Bridging Vision Foundation and Vision–Language Models for Open-Vocabulary Semantic Segmentation of UAV Imagery
Round 1
Reviewer 1 Report
Comments and Suggestions for AuthorsThis study proposes HOSU, a hybrid OVSS framework that integrates distribution-aware fine- tuning, text-guided multi-level regularization, and masked feature consistency to inject DINOv2’s fine-grained spatial priors into CLIP, while maintaining CLIP-only inference. Then, it uses 4 training settings and 6 UAV benchmarks to verify. The dataset is substantial and the experiments are comprehensive. To further enhance the quality of the manuscript, the following points should be addressed.
- The introduction of learnable proxy queries is a key design choice to avoid fine-tuning CLIP's weights directly. However, the motivation and advantage of this mechanism are not sufficiently elaborated.
- Figures 6-9 are valuable for visual comparison. However, the captions only list the datasets and methods. They would be more impactful with brief annotations pointing out specific improvements. For example, it would be beneficial toadd some annotations directly to the figures or provide a more detailed narrative in the caption to guide the reader's attention to the key visual evidence of HOSU's superiority.
- The ablation study in Table 4 effectively shows that each component contributes to the overall performance. However, it would be even more insightful to analyze which specific challenges each component addresses.

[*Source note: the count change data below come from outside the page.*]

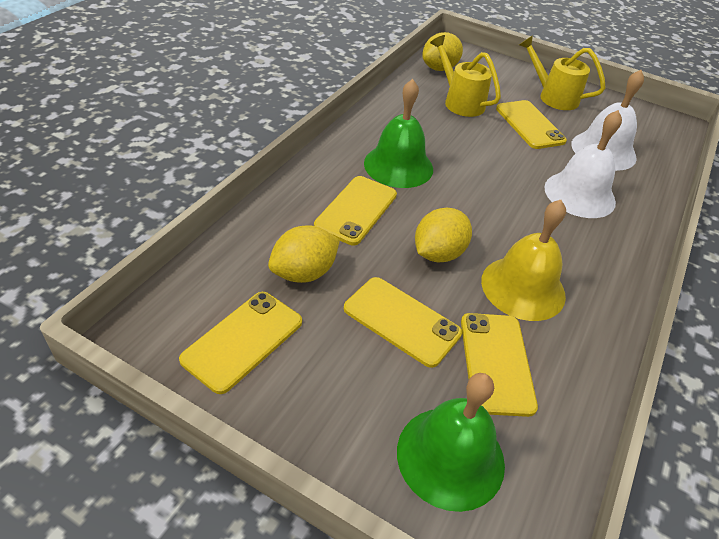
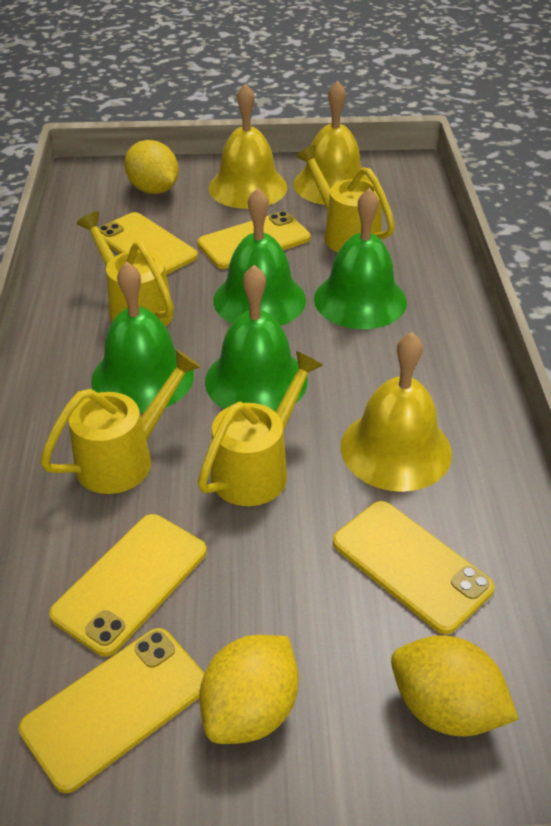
green bell: [364,79,433,188] [397,373,505,512] = 2 -> [91,262,194,413] [205,265,308,412] [214,188,306,326] [314,188,407,329] = 4
white bell: [544,110,622,218] [571,70,644,171] = 2 -> none = 0
yellow bell: [481,200,566,321] = 1 -> [208,83,287,209] [293,81,371,205] [341,332,452,492] = 3
yellow watering can: [430,35,501,117] [519,35,605,110] = 2 -> [40,349,201,494] [77,212,174,327] [198,351,323,506] [296,145,395,252] = 4

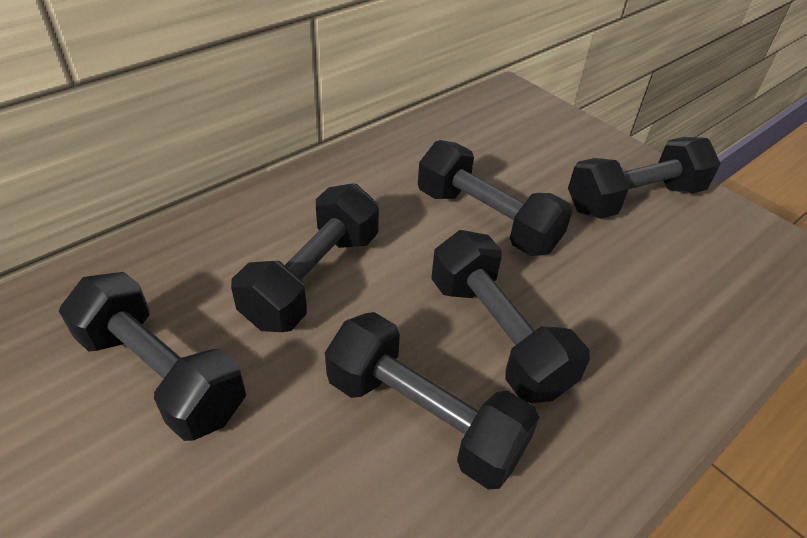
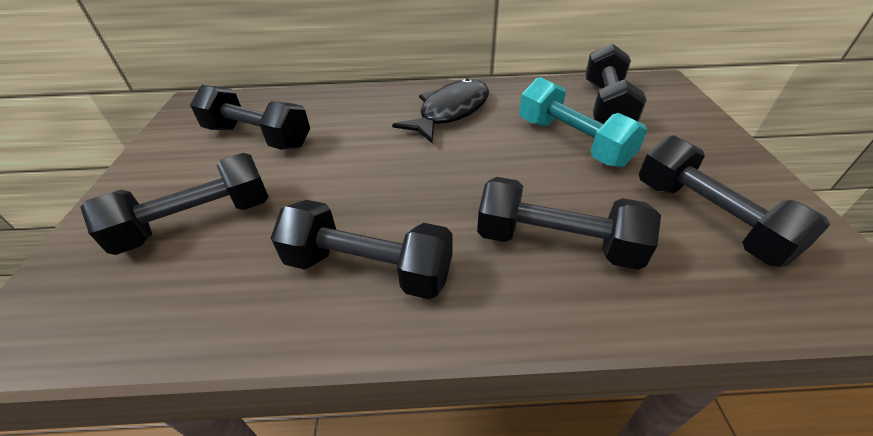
black fish: none = 0 -> [392,78,489,143] = 1
turquoise dumbbell: none = 0 -> [519,77,647,167] = 1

- The paper rightly highlights the advantage of a "CLIP-only inference" pipeline. However, there is no quantitative analysis of its efficiency compared to other methods that might use multiple heavy backbones during inference.Please include a comparison of model parameters (M), GFLOPs, and/or FPS against the main baselines.

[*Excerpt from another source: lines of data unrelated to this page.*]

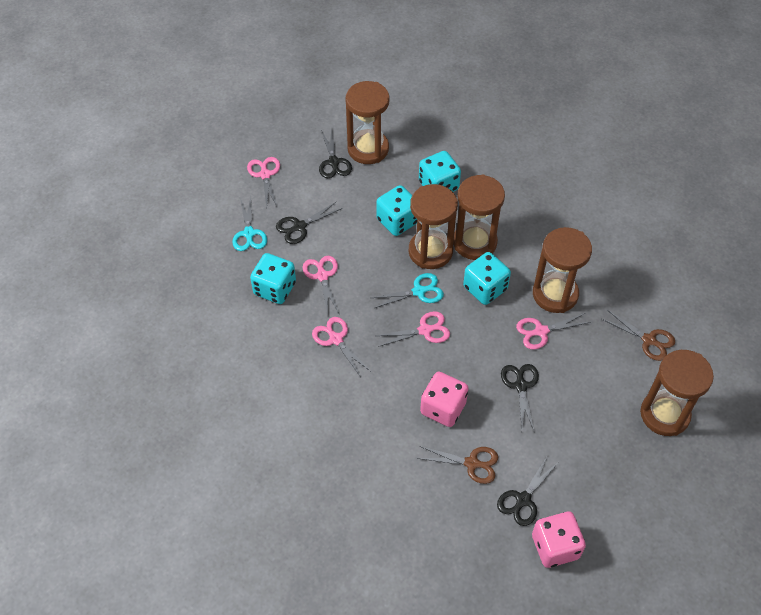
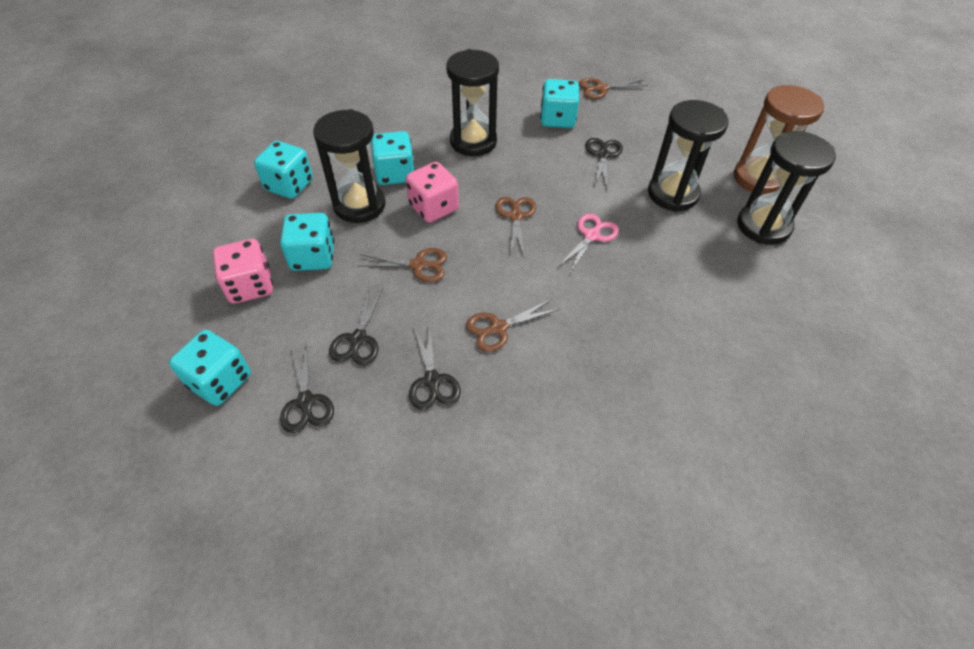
black hourglass: none = 0 -> [313,109,386,223] [446,49,499,156] [648,100,728,212] [737,131,836,245] = 4
brown hourglass: [345,81,390,164] [409,184,458,269] [453,174,505,260] [533,227,592,313] [640,350,714,436] = 5 -> [734,85,824,194] = 1
brown scissors: [417,446,498,484] [602,310,675,361] = 2 -> [359,248,447,282] [466,299,559,352] [495,197,536,257] [579,78,648,99] = 4
pink scissors: [247,157,280,208] [302,256,339,315] [312,317,370,377] [376,311,450,347] [516,313,591,350] = 5 -> [558,214,619,273] = 1
turquoise dice: [250,253,296,304] [376,185,417,236] [419,151,461,192] [463,252,511,305] = 4 -> [169,330,251,406] [254,141,313,199] [280,213,334,271] [371,131,415,185] [540,79,580,128] = 5
turquoise scissors: [232,197,267,251] [372,273,444,308] = 2 -> none = 0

- Furthermore, while the inference is efficient, the training process leverages CLIP and DINOv2 models. The potential computational overhead and memory footprint during training should be acknowledged and briefly discussed.

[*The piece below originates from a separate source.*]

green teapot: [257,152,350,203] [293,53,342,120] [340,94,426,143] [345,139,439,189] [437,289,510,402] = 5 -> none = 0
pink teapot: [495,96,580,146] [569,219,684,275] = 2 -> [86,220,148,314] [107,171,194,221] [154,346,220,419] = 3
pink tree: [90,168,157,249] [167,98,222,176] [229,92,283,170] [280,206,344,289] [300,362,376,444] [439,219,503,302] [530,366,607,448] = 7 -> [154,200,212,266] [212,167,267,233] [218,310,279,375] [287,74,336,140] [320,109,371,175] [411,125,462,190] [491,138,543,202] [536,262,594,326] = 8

- There are a few inconsistent formats. (a)With the exception of Reference [11], none of the other cited sources provide DOI numbers. (b)References 12 and 13 contain abbreviated conference names.
Author Response
Please see the attachment.
Author Response File:
Author Response.pdf
Reviewer 2 Report
Comments and Suggestions for AuthorsThis study focuses on the field of open-vocabulary semantic segmentation (OVSS) for UAV imagery, which is both theoretically challenging and practically valuable. It innovatively proposes the HOSU hybrid framework, leveraging the powerful feature extraction capability of DINOv2 and the multimodal capability of CLIP to effectively break through the performance bottlenecks of traditional methods. This work provides a valuable technical solution for UAV imagery in the field of open-vocabulary segmentation.
However, the following issues require further discussion:
The decoder part of the paper adopts a segmentation head composed of dilated convolutions and FFN for semantic segmentation. Have other types of segmentation heads been tested to evaluate their impact on model performance? It is recommended to conduct comparative experiments to verify the effectiveness of the current decoder.
Although the proposed method achieves improved performance on small categories, no comparison of mIoU between large and small categories is provided. This makes it impossible to determine whether the model is overfitting to large categories and whether the performance improvement on small categories is statistically significant, resulting in a lack of quantitative support for the method's effectiveness in addressing class imbalance.
The current HOSU framework only supports open-vocabulary semantic segmentation for RGB imagery. Can the data be extended to commonly used UAV imagery types such as multispectral imagery? Additionally, can the task scope be expanded to include object detection and instance segmentation for UAV imagery?
It is hoped that the research team can open-source the code and model weights to facilitate experiment reproduction and further research in this field.
Author Response
Please see the attachment.
Author Response File:
Author Response.pdf
Reviewer 3 Report
Comments and Suggestions for AuthorsA nice work. Some comments
1) how image content and the type of Remote sensing imaging can affect the results?
2) which is the computational cost?
3) how well the semantic segmentation can be generalised?
4) the advantages of OVSS should be strengthened more.
Author Response
Please see the attachment.
Author Response File:
Author Response.pdf
Round 2
Reviewer 1 Report
Comments and Suggestions for AuthorsThe questions have basically been addressed.
Reviewer 2 Report
Comments and Suggestions for AuthorsMy technical concerns have been fully clarified. As a supplementary suggestion, optimizing the typographic scale in Figures 8-11 would achieve better visual harmony with the document's layout.